=== Exercise details ===
Present every line of the material below as a numbered list, omitting any blank lines.

=== Stored records ===
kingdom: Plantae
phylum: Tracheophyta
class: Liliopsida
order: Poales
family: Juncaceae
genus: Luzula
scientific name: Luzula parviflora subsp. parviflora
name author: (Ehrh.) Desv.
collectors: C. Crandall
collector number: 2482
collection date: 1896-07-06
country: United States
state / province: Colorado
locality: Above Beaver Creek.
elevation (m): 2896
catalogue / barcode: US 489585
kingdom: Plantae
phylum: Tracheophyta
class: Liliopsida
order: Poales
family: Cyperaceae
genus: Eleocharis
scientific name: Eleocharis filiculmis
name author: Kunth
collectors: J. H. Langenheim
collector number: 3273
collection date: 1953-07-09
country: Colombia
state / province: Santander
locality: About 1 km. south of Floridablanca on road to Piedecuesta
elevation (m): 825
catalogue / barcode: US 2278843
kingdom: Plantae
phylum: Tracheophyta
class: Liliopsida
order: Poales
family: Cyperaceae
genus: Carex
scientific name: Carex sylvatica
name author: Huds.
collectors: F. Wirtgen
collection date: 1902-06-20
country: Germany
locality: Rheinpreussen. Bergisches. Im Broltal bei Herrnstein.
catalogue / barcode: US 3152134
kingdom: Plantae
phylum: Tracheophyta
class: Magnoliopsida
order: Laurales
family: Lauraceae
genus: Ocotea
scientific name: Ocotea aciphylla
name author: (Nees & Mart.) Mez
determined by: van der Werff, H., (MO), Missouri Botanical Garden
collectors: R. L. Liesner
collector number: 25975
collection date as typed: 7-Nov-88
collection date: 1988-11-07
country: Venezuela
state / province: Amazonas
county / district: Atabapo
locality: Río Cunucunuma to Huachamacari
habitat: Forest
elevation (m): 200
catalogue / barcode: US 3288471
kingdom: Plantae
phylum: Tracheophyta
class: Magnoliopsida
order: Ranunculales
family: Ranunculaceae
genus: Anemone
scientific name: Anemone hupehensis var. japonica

=== Finished task ===
1. kingdom: Plantae
2. phylum: Tracheophyta
3. class: Liliopsida
4. order: Poales
5. family: Juncaceae
6. genus: Luzula
7. scientific name: Luzula parviflora subsp. parviflora
8. name author: (Ehrh.) Desv.
9. collectors: C. Crandall
10. collector number: 2482
11. collection date: 1896-07-06
12. country: United States
13. state / province: Colorado
14. locality: Above Beaver Creek.
15. elevation (m): 2896
16. catalogue / barcode: US 489585
17. kingdom: Plantae
18. phylum: Tracheophyta
19. class: Liliopsida
20. order: Poales
21. family: Cyperaceae
22. genus: Eleocharis
23. scientific name: Eleocharis filiculmis
24. name author: Kunth
25. collectors: J. H. Langenheim
26. collector number: 3273
27. collection date: 1953-07-09
28. country: Colombia
29. state / province: Santander
30. locality: About 1 km. south of Floridablanca on road to Piedecuesta
31. elevation (m): 825
32. catalogue / barcode: US 2278843
33. kingdom: Plantae
34. phylum: Tracheophyta
35. class: Liliopsida
36. order: Poales
37. family: Cyperaceae
38. genus: Carex
39. scientific name: Carex sylvatica
40. name author: Huds.
41. collectors: F. Wirtgen
42. collection date: 1902-06-20
43. country: Germany
44. locality: Rheinpreussen. Bergisches. Im Broltal bei Herrnstein.
45. catalogue / barcode: US 3152134
46. kingdom: Plantae
47. phylum: Tracheophyta
48. class: Magnoliopsida
49. order: Laurales
50. family: Lauraceae
51. genus: Ocotea
52. scientific name: Ocotea aciphylla
53. name author: (Nees & Mart.) Mez
54. determined by: van der Werff, H., (MO), Missouri Botanical Garden
55. collectors: R. L. Liesner
56. collector number: 25975
57. collection date as typed: 7-Nov-88
58. collection date: 1988-11-07
59. country: Venezuela
60. state / province: Amazonas
61. county / district: Atabapo
62. locality: Río Cunucunuma to Huachamacari
63. habitat: Forest
64. elevation (m): 200
65. catalogue / barcode: US 3288471
66. kingdom: Plantae
67. phylum: Tracheophyta
68. class: Magnoliopsida
69. order: Ranunculales
70. family: Ranunculaceae
71. genus: Anemone
72. scientific name: Anemone hupehensis var. japonica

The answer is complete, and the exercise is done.